>> begin The data

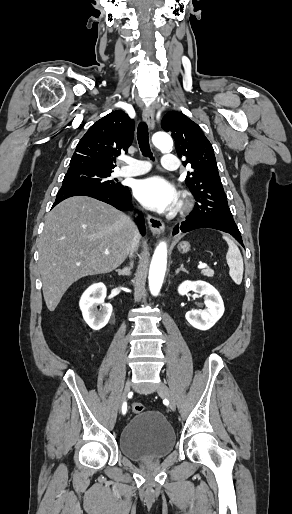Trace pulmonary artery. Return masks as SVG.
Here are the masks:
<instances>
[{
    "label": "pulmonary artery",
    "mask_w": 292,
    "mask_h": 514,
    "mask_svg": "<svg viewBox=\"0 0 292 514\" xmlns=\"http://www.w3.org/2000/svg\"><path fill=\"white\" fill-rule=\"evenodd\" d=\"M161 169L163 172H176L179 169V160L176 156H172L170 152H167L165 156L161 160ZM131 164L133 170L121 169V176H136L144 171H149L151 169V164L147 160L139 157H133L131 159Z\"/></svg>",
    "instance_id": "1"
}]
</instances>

>> end The data
>> begin The data

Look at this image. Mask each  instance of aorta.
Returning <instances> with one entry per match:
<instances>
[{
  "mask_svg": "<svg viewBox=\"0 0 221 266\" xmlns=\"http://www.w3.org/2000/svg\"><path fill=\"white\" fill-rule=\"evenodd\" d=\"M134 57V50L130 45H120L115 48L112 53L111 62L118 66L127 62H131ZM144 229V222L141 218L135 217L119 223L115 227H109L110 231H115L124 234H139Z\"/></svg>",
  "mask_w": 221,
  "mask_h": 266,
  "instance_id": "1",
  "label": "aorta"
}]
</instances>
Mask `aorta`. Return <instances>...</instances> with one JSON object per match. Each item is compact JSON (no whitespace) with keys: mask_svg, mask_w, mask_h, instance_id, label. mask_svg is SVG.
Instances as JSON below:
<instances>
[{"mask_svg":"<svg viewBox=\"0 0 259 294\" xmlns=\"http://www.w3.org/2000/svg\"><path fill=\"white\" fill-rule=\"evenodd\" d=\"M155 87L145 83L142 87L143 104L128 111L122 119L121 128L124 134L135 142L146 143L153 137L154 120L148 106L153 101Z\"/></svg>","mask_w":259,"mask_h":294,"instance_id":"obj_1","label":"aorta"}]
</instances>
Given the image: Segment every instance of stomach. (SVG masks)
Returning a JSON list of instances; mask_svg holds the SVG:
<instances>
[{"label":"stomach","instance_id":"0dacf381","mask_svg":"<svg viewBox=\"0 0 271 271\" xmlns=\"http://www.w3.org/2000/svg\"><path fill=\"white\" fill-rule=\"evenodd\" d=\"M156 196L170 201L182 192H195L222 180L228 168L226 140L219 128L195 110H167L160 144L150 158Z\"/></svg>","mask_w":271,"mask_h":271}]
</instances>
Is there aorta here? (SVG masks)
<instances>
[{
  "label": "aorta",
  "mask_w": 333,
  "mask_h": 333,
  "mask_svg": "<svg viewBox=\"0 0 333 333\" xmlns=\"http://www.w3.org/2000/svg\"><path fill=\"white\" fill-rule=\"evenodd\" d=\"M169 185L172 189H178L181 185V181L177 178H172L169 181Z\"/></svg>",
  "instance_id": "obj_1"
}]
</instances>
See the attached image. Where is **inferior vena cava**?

>> end The data
>> begin The data

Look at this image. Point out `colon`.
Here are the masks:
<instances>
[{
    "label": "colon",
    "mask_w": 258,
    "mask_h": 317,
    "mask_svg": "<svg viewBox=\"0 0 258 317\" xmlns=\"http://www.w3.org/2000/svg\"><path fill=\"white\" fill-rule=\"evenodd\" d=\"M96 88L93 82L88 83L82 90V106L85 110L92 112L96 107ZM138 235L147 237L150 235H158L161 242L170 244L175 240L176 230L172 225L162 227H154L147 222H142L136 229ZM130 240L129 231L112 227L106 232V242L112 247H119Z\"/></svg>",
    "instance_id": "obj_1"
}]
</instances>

>> end The data

What you have to do:
Extract each line of the rows above that contains the word "stomach".

Output of the exercise:
Given the image: Segment every instance of stomach. (SVG masks)
[{"label":"stomach","instance_id":"0dacf381","mask_svg":"<svg viewBox=\"0 0 271 271\" xmlns=\"http://www.w3.org/2000/svg\"><path fill=\"white\" fill-rule=\"evenodd\" d=\"M156 196L170 201L182 192H195L222 180L228 168L226 140L219 128L195 110H167L160 144L150 158Z\"/></svg>","mask_w":271,"mask_h":271}]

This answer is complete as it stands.